Plus de deux ans après les violences qui ont secoué la Nouvelle-Calédonie, la justice a rendu une décision majeure : un non-lieu général a été prononcé au bénéfice des militants kanaks mis en cause. L'ordonnance, rendue publique ces derniers jours, concerne les quatorze personnes appartenant à la Cellule de coordination des actions de terrain (CCAT), une organisation indépendantiste. Parmi elles figure Christian Tein, figure de proue du mouvement, qui avait été placé en détention provisoire dans l'Hexagone, à plus de 17 000 kilomètres de son territoire.
Les magistrats instructeurs ont estimé, dans leur décision, « qu'il ne résulte pas de l'information judiciaire de charges suffisantes » pour justifier des poursuites pénales contre les membres de la CCAT. Ce constat met un terme à une procédure judiciaire longue et controversée, qui avait vu les prévenus être transférés en métropole pour y être incarcérés. Les motifs de l'ordonnance soulignent l'absence d'éléments probants permettant d'établir un lien direct entre les actions de terrain de la CCAT et les émeutes qui ont éclaté en 2024.
Contexte des émeutes de 2024
Les troubles remontent à l'année dernière, lorsque des affrontements violents ont opposé des groupes indépendantistes kanaks aux forces de l'ordre dans plusieurs localités de l'archipel.

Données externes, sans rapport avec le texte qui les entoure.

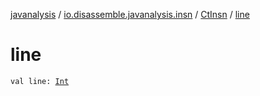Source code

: [javanalysis](../../index.md) / [io.disassemble.javanalysis.insn](../index.md) / [CtInsn](index.md) / [line](./line.md)

# line

`val line: `[`Int`](https://kotlinlang.org/api/latest/jvm/stdlib/kotlin/-int/index.html)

Des barrages, des incendies et des pillages avaient été signalés, provoquant une réaction sécuritaire massive des autorités françaises. Dans la foulée, quatorze personnes soupçonnées d'être les organisateurs de ces violences avaient été interpellées et mises en examen pour association de malfaiteurs et participation à un groupe armé. Le transfert des détenus vers la métropole avait été vivement critiqué par les défenseurs des droits humains, qui y voyaient une rupture d'égalité et une atteinte aux principes de proximité judiciaire.
Une détention éloignée contestée
Le placement en détention des militants kanaks à des milliers de kilomètres de leur famille et de leurs avocats avait suscité des protestations tant sur le plan local qu'international. Les avocats de la défense avaient dénoncé des conditions de détention inéquitables et une « justice d'exception » pour les indépendantistes. Le non-lieu général intervient dans ce climat de tensions persistantes sur l'avenir institutionnel de la Nouvelle-Calédonie, où les discussions sur le statut du territoire restent au point mort.
Réactions et suites
Les avocats de Christian Tein et des autres membres de la CCAT ont salué une décision « logique et attendue », estimant que l'enquête n'avait jamais apporté de preuves solides. De leur côté, les autorités françaises n'ont pas encore commenté officiellement cette ordonnance. Elle pourrait relancer le débat sur la gestion judiciaire des crises outre-mer et sur les conditions de détention des prévenus originaires des territoires ultramarins. En Nouvelle-Calédonie, la nouvelle a été accueillie avec soulagement par une partie de la population kanake, tandis que d'autres acteurs locaux appellent à ne pas oublier les victimes des violences de 2024.